[Task material]

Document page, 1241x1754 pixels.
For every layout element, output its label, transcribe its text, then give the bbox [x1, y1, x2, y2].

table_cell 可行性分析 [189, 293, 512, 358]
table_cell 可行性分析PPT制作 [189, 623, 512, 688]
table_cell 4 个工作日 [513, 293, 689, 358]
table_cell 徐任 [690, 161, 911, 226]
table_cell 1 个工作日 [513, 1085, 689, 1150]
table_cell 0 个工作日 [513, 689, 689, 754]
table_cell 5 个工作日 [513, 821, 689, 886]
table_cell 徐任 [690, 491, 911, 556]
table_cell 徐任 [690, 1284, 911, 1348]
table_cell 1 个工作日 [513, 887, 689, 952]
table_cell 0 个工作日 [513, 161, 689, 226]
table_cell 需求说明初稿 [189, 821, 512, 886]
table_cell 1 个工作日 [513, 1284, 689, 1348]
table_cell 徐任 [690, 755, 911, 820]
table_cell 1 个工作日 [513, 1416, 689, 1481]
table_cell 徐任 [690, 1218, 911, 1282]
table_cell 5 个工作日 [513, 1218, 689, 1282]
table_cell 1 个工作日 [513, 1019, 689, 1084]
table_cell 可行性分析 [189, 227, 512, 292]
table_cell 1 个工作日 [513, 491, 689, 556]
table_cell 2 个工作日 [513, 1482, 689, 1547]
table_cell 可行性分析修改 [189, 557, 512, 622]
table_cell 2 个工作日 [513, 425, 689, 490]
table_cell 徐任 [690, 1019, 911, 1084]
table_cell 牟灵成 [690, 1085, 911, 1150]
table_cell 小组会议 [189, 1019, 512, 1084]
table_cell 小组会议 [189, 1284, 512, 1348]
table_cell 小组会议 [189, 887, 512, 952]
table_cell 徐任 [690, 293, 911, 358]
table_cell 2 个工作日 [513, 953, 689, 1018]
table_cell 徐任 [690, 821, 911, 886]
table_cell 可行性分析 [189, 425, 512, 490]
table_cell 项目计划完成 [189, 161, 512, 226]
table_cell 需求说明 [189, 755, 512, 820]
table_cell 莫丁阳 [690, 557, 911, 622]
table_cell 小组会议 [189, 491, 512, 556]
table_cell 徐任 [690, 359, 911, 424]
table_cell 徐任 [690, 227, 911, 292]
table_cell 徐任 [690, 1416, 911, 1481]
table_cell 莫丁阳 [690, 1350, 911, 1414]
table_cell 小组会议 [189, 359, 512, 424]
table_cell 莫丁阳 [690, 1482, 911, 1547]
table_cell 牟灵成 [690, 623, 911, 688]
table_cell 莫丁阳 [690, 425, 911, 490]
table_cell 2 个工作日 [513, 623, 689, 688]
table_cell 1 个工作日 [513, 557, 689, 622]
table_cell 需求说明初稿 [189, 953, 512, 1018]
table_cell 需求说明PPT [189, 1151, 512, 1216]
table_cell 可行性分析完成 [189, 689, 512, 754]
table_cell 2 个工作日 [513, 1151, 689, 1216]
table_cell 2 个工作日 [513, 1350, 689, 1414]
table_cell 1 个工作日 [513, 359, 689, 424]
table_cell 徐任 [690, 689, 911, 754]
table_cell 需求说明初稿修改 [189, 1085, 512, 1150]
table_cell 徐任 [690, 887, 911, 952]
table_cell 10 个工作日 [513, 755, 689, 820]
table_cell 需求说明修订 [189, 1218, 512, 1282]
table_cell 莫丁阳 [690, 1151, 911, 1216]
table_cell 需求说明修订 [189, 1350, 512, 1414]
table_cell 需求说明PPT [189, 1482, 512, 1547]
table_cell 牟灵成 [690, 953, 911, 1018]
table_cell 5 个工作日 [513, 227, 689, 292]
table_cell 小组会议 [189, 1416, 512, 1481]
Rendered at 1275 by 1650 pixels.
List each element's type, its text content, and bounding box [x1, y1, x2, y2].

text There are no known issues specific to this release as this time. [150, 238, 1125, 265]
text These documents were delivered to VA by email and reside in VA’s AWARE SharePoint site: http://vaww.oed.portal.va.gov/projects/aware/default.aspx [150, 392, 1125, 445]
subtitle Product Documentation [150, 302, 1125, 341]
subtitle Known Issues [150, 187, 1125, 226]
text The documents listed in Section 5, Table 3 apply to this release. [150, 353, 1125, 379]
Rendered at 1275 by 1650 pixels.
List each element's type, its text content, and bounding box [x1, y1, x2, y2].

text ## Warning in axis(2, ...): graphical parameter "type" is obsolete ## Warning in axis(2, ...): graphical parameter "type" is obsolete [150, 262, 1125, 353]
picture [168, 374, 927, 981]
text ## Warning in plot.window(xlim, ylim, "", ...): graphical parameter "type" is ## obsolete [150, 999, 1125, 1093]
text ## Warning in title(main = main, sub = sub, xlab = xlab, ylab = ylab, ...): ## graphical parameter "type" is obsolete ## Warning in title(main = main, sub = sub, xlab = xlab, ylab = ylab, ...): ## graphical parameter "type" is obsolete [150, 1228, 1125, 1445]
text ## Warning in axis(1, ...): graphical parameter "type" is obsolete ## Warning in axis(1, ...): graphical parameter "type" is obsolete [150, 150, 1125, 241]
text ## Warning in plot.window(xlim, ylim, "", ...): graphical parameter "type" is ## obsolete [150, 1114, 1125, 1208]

[/Task material]

## [To-do item]
In which lines of the records does the word "documents" appear? Copy each of them.

## [Output for this task]
text These documents were delivered to VA by email and reside in VA’s AWARE SharePoint site: http://vaww.oed.portal.va.gov/projects/aware/default.aspx [150, 392, 1125, 445]
text The documents listed in Section 5, Table 3 apply to this release. [150, 353, 1125, 379]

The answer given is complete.